● **PROVIDED INFORMATION**
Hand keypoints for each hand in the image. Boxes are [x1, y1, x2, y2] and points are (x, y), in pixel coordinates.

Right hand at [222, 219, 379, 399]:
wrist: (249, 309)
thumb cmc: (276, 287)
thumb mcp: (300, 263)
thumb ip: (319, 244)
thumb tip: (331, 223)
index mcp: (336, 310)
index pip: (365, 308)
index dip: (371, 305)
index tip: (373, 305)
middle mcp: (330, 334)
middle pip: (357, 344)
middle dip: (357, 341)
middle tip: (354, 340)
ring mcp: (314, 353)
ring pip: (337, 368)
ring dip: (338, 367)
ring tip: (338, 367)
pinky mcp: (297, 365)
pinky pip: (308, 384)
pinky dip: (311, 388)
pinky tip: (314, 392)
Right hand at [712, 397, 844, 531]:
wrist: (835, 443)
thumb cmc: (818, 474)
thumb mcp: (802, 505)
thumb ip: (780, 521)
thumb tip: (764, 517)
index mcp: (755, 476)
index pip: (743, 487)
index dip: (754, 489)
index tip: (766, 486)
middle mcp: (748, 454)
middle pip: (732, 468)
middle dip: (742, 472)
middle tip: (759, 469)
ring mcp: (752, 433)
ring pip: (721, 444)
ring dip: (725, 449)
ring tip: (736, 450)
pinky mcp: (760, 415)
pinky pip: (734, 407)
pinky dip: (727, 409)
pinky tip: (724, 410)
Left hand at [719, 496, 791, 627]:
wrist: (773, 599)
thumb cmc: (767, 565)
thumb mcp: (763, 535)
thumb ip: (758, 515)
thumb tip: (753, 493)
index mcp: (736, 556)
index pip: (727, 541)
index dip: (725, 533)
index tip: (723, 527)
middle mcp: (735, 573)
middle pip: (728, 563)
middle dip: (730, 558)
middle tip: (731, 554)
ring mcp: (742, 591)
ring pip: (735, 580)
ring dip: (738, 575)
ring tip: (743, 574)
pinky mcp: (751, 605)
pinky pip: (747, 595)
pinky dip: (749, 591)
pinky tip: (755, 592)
...
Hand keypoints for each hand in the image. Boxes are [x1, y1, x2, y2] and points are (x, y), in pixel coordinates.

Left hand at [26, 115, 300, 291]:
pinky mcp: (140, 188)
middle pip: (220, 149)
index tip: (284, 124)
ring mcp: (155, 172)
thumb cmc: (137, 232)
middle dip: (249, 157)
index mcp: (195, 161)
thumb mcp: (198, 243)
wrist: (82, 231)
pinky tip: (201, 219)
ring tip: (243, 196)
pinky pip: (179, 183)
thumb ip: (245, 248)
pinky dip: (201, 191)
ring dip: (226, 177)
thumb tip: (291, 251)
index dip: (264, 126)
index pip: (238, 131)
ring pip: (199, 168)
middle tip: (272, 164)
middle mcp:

● **DESCRIPTION OF THE TASK**
Take exactly the lines from the one containing "thumb mcp: (802, 505)" through the one containing "pinky tip: (755, 592)" in the data above, and output them with nothing added.

● **SOLUTION TO THIS EXERCISE**
thumb mcp: (802, 505)
thumb ip: (780, 521)
thumb tip: (764, 517)
index mcp: (755, 476)
index pip: (743, 487)
index dip: (754, 489)
index tip: (766, 486)
middle mcp: (748, 454)
middle pip: (732, 468)
middle dip: (742, 472)
middle tip: (759, 469)
ring mcp: (752, 433)
ring pip: (721, 444)
ring dip: (725, 449)
ring tip: (736, 450)
pinky mcp: (760, 415)
pinky pip: (734, 407)
pinky dip: (727, 409)
pinky tip: (724, 410)
Left hand at [719, 496, 791, 627]:
wrist: (773, 599)
thumb cmc: (767, 565)
thumb mcp: (763, 535)
thumb ip: (758, 515)
thumb tip: (753, 493)
index mcp: (736, 556)
index pip: (727, 541)
index dip: (725, 533)
index tip: (723, 527)
middle mcp: (735, 573)
middle pip: (728, 563)
middle dip: (730, 558)
middle tip: (731, 554)
ring mcp: (742, 591)
ring pip: (735, 580)
ring dip: (738, 575)
ring tip: (743, 574)
pinky mcp: (751, 605)
pinky pip: (747, 595)
pinky dip: (749, 591)
pinky tip: (755, 592)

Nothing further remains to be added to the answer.